Research Paper Volume 12, Issue 20 pp 20587—20610
Multiomics integrative analysis for gene signatures and prognostic values of m6A regulators in pancreatic adenocarcinoma: a retrospective study in The Cancer Genome Atlas project
- 1 Department of Hepatopancreatobiliary Surgery, The Third Xiangya Hospital, Central South University, Changsha 410013, Hunan Province, China
- 2 Medical College of Xiangya, Central South University, Changsha 410013, Hunan Province, China
- 3 Department of Gastroenterology, The Third Xiangya Hospital, Central South University, Changsha 410013, Hunan Province, China
Received: February 27, 2020 Accepted: August 3, 2020 Published: October 20, 2020https://doi.org/10.18632/aging.103942
How to Cite
Copyright: © 2020 Gao et al. This is an open access article distributed under the terms of the Creative Commons Attribution License (CC BY 3.0), which permits unrestricted use, distribution, and reproduction in any medium, provided the original author and source are credited.

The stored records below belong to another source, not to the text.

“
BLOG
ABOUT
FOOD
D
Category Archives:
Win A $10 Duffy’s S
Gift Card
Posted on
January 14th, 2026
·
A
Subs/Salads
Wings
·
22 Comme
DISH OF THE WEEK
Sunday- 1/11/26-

N6-methyladenosine(m6A) is the most abundant post-transcriptional RNA modification in eukaryotes. However, little is known about its role in pancreatic adenocarcinoma (PAAD). The aim of our study was to identify gene signatures and prognostic values of m6A regulators in PAAD. Patients from 3 different datasets with complete genomic and transcriptomic sequencing data were enrolled. Survival analysis for different gene alterations was performed using log-rank tests and Cox regression model. The association between alteration of m6A regulators and clinicopathological characteristics was examined using chi-square test. Results showed a high frequency of copy number alterations (CNAs) of m6A regulatory genes in PAAD patients, but somatic mutations were rarely happened. CNAs and mutations of m6A regulatory genes was associated with patient’s gender, pathologic stage and resected tumor size. Patients with “gain of function” for m6A “reader” genes combined with copy number loss of “writers” or “erasers” had worse overall survival (OS) compared with other patterns. Moreover, copy number gain of m6A “reader” gene insulin growth factor 2 binding protein 2 (IGF2BP2) was an independent risk factor for OS (HR = 2.392, 95%CI: 1.392-4.112, p<0.001) and disease-free survival (DFS) (HR = 2.400, 95%CI: 1.236-4.659, p=0.010). Gene Set Enrichment Analysis (GSEA) indicated that IGF2BP2 was correlated with multiple biological processes associated with cancer, of which the most significant processes were relevant to cancer cell cycle, cell immortalization and tumor immunity. To sum up, a significant relationship was found between m6A genomic alterations and worse clinical outcomes. These innovative findings are expected to guide further research on the mechanism of m6A in PAAD.